DIRECTIONS FOR THIS TASK:
Rescale the data below by reproducing every line, requests included, with each number in the keypoint answers (the x and y pixel coordinates and the depth values) multiplied by 1.65 and rounded to the nearest whole number, halves rounded up. Leave the pictures out of your answer.

++++ DATASET RECORDS

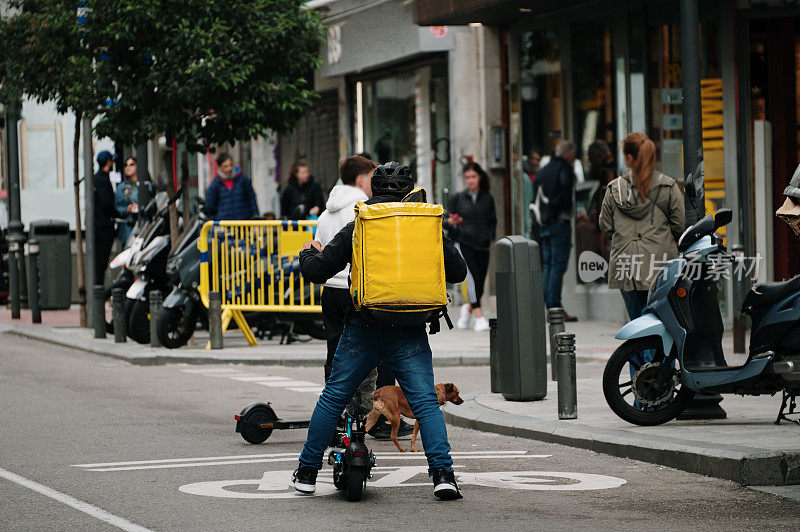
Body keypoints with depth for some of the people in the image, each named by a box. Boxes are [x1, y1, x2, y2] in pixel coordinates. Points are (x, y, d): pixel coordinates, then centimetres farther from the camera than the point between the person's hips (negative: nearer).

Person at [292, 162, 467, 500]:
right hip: (409, 333, 0)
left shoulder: (356, 229, 4)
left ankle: (307, 472, 18)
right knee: (425, 402, -2)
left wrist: (309, 253, 26)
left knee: (332, 399, 11)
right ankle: (443, 473, -15)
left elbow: (316, 271, 4)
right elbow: (458, 272, 9)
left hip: (363, 329, 0)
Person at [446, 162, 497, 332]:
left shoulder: (488, 199, 12)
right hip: (463, 242, -2)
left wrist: (490, 237, 1)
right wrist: (450, 221, -14)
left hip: (482, 245, 2)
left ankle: (468, 308, 34)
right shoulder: (458, 198, 8)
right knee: (472, 275, -24)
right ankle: (479, 317, -26)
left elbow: (492, 221, 19)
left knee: (479, 284, 1)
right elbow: (446, 220, 9)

++++++++

PROBLEM SOLUTION:
Body keypoints with depth for some of the people in the image, each named by a box. Boxes are [x1, y1, x2, y2] in pixel coordinates. Points are (x, y, d): pixel coordinates, then centimetres farther from the camera than the point between the person's hips (negative: nearer).

Person at [292, 162, 467, 500]:
right hip: (675, 549, 0)
left shoulder: (587, 378, 7)
left ankle: (507, 779, 30)
right knee: (701, 663, -3)
left wrist: (510, 417, 43)
left knee: (548, 658, 18)
right ankle: (731, 780, -25)
left elbow: (521, 447, 7)
right elbow: (756, 449, 15)
left hip: (599, 543, 0)
Person at [446, 162, 497, 332]:
left shoulder: (805, 328, 20)
right hip: (764, 399, -3)
left wrist: (809, 391, 2)
right wrist: (743, 365, -23)
left hip: (795, 404, 3)
left ankle: (772, 508, 56)
right shoulder: (756, 327, 13)
right knee: (779, 454, -40)
right ankle: (790, 523, -43)
left elbow: (812, 365, 31)
left knee: (790, 469, 2)
right elbow: (736, 363, 15)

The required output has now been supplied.